The life of an intern — a doctor in the first year of post-medical-school training — includes plenty of hard work and stress. In February, interns at Christiana Care were treated to a special time-out to focus on their own health, wellness and work/life balance at an event called Winternfest.
“We want to help you thrive in your residency and have a productive, fulfilling career,” said Heather Farley, M.D., director of Provider Wellbeing.
At the event, young doctors explored mindfulness, gratitude and a variety of life skills.
Mary Williams, a registered dietitian, showed interns how to put together a healthy meal in 15 minutes or less. She demonstrated how to combine oats with a few simple ingredients that go in the refrigerator overnight to provide a healthy grab-and-go breakfast in the morning. She sautéed frozen grilled vegetables with boneless chicken strips for a quick, low-fat dinner.
“Make extras for leftovers,” she advised.
Mary Sweeney, LPCMH, a behavioral health consultant in Adult Medicine, led interns in breathing exercises that reduce stress and enhance awareness.
“We aren’t used to being alert and relaxed,” she said. “But the more you practice, the more you realize that alert and relaxed go together.”

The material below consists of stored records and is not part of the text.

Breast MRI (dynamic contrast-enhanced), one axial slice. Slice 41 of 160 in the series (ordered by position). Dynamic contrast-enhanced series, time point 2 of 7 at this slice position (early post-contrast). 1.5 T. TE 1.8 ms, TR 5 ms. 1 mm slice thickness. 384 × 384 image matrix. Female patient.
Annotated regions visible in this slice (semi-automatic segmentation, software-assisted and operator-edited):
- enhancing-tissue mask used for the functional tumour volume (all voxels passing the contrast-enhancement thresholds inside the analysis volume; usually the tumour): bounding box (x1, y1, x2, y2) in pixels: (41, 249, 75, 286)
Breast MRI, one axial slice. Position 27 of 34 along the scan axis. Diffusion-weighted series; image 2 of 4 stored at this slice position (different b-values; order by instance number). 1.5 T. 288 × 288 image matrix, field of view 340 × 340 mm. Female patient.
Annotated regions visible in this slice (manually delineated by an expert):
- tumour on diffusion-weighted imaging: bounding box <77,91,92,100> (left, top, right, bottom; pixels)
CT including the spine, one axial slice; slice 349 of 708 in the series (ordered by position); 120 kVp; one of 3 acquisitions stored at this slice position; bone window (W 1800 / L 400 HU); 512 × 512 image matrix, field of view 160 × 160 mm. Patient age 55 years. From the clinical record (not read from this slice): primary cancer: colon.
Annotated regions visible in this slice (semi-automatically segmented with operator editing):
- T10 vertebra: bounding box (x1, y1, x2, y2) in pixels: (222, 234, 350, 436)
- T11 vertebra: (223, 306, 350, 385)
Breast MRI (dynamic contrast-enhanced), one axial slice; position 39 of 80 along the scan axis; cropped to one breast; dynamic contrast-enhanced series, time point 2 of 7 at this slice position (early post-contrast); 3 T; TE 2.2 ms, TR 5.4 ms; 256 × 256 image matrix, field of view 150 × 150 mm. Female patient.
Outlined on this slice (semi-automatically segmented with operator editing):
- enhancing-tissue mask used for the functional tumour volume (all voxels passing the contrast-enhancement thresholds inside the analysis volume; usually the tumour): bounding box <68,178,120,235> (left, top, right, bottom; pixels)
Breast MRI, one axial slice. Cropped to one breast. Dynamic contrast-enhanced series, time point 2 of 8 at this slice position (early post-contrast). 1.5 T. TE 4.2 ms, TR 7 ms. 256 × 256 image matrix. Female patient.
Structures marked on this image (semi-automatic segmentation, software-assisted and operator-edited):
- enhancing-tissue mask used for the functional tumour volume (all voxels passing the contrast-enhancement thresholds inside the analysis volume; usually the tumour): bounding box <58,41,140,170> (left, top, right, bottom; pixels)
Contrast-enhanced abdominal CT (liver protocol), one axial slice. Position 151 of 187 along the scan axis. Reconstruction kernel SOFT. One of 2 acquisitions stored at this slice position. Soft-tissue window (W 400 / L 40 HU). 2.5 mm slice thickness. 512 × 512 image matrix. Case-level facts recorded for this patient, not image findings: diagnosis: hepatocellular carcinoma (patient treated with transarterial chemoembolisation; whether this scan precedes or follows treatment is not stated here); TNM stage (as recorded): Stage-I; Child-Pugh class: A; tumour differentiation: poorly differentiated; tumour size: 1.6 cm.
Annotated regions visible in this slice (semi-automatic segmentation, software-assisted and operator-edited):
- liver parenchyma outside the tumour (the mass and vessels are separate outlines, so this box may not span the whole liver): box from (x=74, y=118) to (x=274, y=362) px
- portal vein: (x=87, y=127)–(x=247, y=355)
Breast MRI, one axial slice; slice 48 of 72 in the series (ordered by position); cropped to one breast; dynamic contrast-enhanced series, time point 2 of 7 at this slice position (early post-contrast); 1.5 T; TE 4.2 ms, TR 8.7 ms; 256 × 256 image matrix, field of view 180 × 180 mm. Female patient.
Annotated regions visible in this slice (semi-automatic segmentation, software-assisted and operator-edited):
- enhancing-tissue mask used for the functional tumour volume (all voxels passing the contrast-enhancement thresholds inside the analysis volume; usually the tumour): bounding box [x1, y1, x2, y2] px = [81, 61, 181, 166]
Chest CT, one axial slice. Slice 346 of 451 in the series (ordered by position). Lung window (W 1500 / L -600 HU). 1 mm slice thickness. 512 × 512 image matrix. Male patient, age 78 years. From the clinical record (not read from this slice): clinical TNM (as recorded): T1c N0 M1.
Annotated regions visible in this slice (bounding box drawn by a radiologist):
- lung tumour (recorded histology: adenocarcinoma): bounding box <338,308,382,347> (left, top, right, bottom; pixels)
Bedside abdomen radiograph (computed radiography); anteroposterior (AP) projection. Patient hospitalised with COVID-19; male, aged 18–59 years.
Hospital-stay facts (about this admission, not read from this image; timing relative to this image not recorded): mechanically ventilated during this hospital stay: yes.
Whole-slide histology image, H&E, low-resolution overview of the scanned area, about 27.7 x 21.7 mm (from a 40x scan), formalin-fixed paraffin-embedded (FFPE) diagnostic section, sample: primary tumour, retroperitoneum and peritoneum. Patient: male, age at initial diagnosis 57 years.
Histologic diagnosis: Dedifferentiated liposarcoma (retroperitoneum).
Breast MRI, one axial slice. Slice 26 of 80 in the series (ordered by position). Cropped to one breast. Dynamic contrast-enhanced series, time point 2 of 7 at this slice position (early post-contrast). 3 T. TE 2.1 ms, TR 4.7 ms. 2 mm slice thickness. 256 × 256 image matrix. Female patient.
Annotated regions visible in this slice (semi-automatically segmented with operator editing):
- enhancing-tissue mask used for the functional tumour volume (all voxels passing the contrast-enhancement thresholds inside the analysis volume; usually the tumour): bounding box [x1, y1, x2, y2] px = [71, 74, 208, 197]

Margaret Keenan, Ph.D., clinical psychologist and behavioral health faculty member for the Family Medicine Residency Program, led an exercise on narrative medicine. She invited the interns to distill an experience into a six-word story or memoir. Among their responses:
“My amazing peers keep me going.”
“Drugs are bad. Dead at 34.”
“Will I ever know it all?”
It’s a practice that many of the interns said they want to continue.
“We want to start posting six-words memoirs on the call-room wall,” said participant Beth Leopold, M.D.
Vanessa Downing, Ph.D, a psychologist with a dual appointment in the Center for Provider Wellbeing and the Center for Heart & Vascular Health, led a session on gratitude.
“We reflected on one person who was always there for us,” said participant Robert DeGrazia, M.D. “That would be my wife,” he said.
The event concluded with some time to share a meal, relax and play games.
Lisa Maxwell, M.D., associate chief learning officer, encouraged them to practice good self care and to reach out whenever they need help.
“We want to know how it’s going with you,” Dr. Maxwell said. “We want to remind you to take care of yourself.”